The 2 year old has been with us to St. Tropez twice and he is a perfect traveling toddler. Sits in his Car Seat, plays sings smiles, eats drinks farts (usually followed by laughter) and is toilet trained.

I will leave heer Tea Time and subject to traffic in the UK will be in France around 1am. Sleep over on An Aire somewhere and then decide what to do next day.

Thanks for the reply.

TM


----------



## mandyandandy (Oct 1, 2006)

Thanks for heads up Carol, we are 7.2 mtr so not looking hopeful then.
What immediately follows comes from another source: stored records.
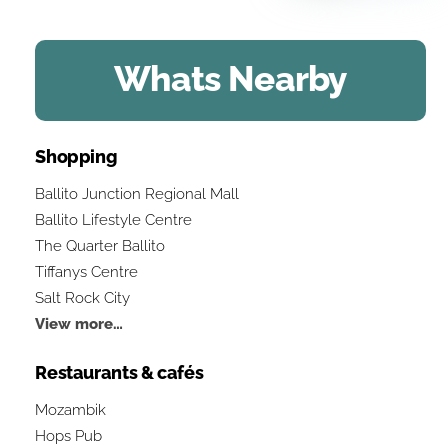
Whats Nearby
Shopping
Ballito Junction Regional Mall
Ballito Lifestyle Centre
The Quarter Ballito
Tiffanys Centre
Salt Rock City
View more…
Restaurants & cafés
Mozambik
Hops Pub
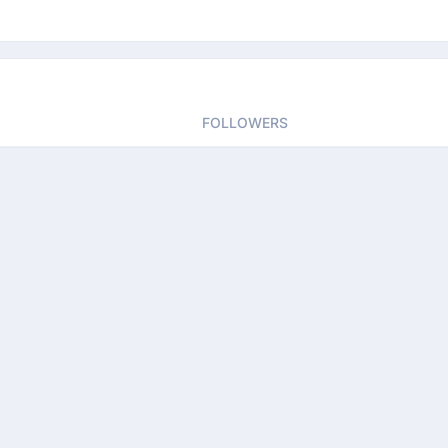
FOLLOWERS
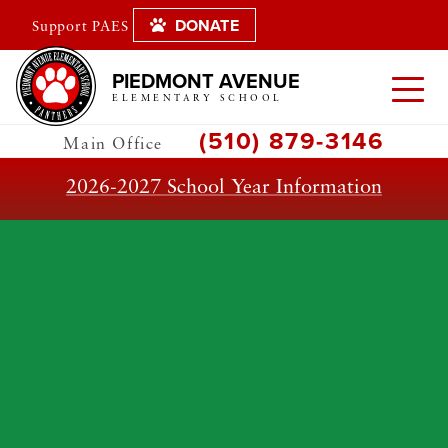
DONATE
Support PAES
PIEDMONT AVENUE
ELEMENTARY SCHOOL
(510) 879-3146
Main Office
2026-2027 School Year Information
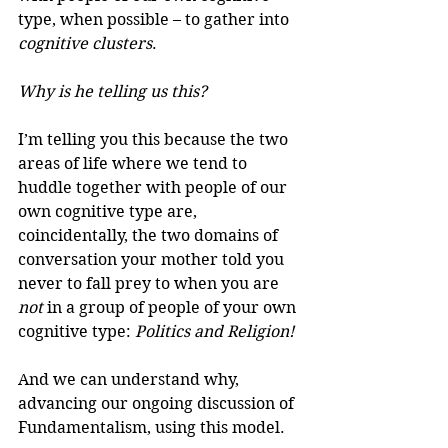
type, when possible – to gather into 
cognitive clusters
.
Why is he telling us this?
I’m telling you this because the two 
areas of life where we tend to 
huddle together with people of our 
own cognitive type are, 
coincidentally, the two domains of 
conversation your mother told you 
never to fall prey to when you are 
not 
in a group of people of your own 
cognitive type: 
Politics and Religion!
And we can understand why, 
advancing our ongoing discussion of 
Fundamentalism, using this model.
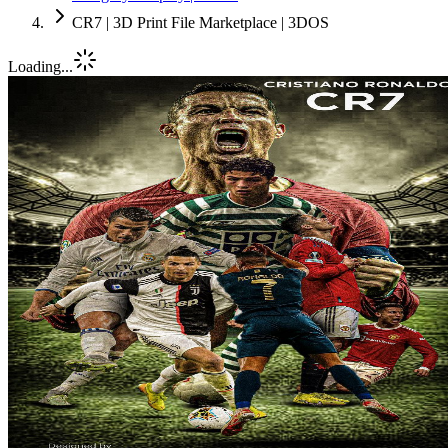
CR7 | 3D Print File Marketplace | 3DOS
Loading...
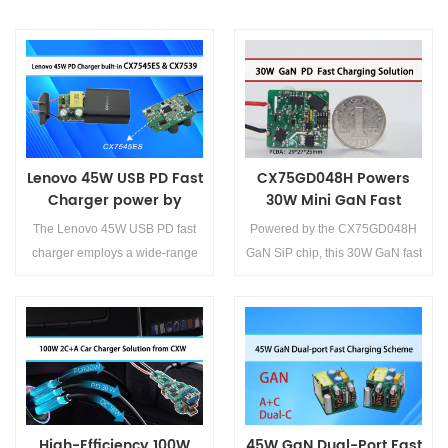
Lenovo 45W USB PD Fast
CX75GD048H Powers
Charger power by
30W Mini GaN Fast
CX7545ES and CX7539
Charger for Effortless
The Lenovo 45W USB PD fast
Powered by the CX75GD048H
Design
charger employs a wide-range
GaN SiP chip, this 30W GaN fast
switch-mode power design
charger represents a
featuring the CX7545ES primary
breakthrough in compact, high-
controller and CX7539
efficiency power electronics.
synchronous rectifier, ensuring
Offering unmatched
Details>>
Details>>
high efficiency and excellent
performance, broad
compatibility.
compatibility, and cost
advantages, this next-
High-Efficiency 100W
45W GaN Dual-Port Fast
generation fast-charging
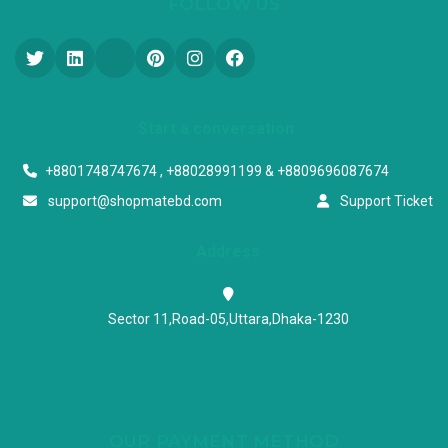
FOLLOW US
Start a conversation
+8801748747674 , +88028991199 & +8809696087674
support@shopmatebd.com
Support Ticket
Address
Sector 11,Road-05,Uttara,Dhaka-1230
OUR PAYMENT METHOD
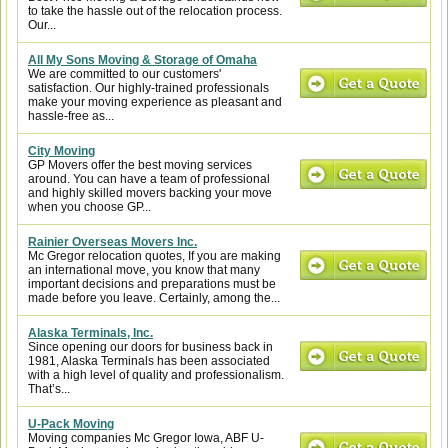
to take the hassle out of the relocation process.
Our...
All My Sons Moving & Storage of Omaha
We are committed to our customers'
satisfaction. Our highly-trained professionals
make your moving experience as pleasant and
hassle-free as...
City Moving
GP Movers offer the best moving services
around. You can have a team of professional
and highly skilled movers backing your move
when you choose GP...
Rainier Overseas Movers Inc.
Mc Gregor relocation quotes, If you are making
an international move, you know that many
important decisions and preparations must be
made before you leave. Certainly, among the...
Alaska Terminals, Inc.
Since opening our doors for business back in
1981, Alaska Terminals has been associated
with a high level of quality and professionalism.
That’s...
U-Pack Moving
Moving companies Mc Gregor Iowa, ABF U-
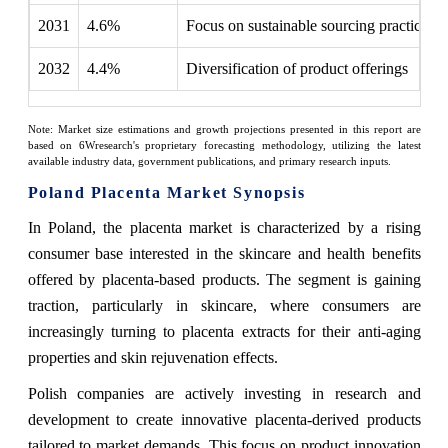
2031
4.6%
Focus on sustainable sourcing practices
2032
4.4%
Diversification of product offerings
Note: Market size estimations and growth projections presented in this report are
based on 6Wresearch's proprietary forecasting methodology, utilizing the latest
available industry data, government publications, and primary research inputs.
Poland Placenta Market Synopsis
In Poland, the placenta market is characterized by a rising
consumer base interested in the skincare and health benefits
offered by placenta-based products. The segment is gaining
traction, particularly in skincare, where consumers are
increasingly turning to placenta extracts for their anti-aging
properties and skin rejuvenation effects.
Polish companies are actively investing in research and
development to create innovative placenta-derived products
tailored to market demands. This focus on product innovation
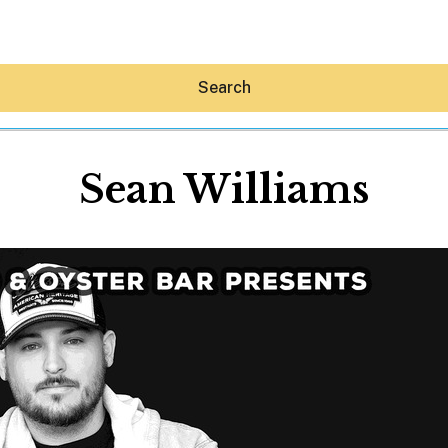
Search
Sean Williams
Hey30A AI
News
Shop
Beaches
Things To Do
Eat
Stay
Real Estate
Media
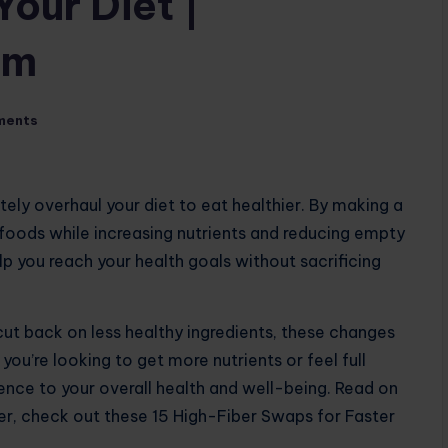
Your Diet |
om
ments
ly overhaul your diet to eat healthier. By making a
foods while increasing nutrients and reducing empty
p you reach your health goals without sacrificing
cut back on less healthy ingredients, these changes
ou’re looking to get more nutrients or feel full
ence to your overall health and well-being. Read on
er, check out these 15 High-Fiber Swaps for Faster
Will check out the place you mentioned and will also look in ASCI book and see if there is anything in there. 

Problem is with Easter time usually busy it may be worse than normal. 

Mandy


----------



## teemyob (Nov 22, 2005)

*sun*

I hope we get some sunshine, fed up of grey damp weather.


----------



## joedenise (Jul 20, 2007)

Hi Mandy, Mosel is really nice and picturesque. Ideal for cycling, many cycle routes. A lot of people cycle camp there. Weather needs to be good though. The wine is brilliant! Not far between aires so sometimes you only need to do a couple of miles between stops.

When we did the Mosel we did down from Koblenz to Trier only took a week but only one night at each aire and took a week. Next time we'll travel further down and into France.

Joe


----------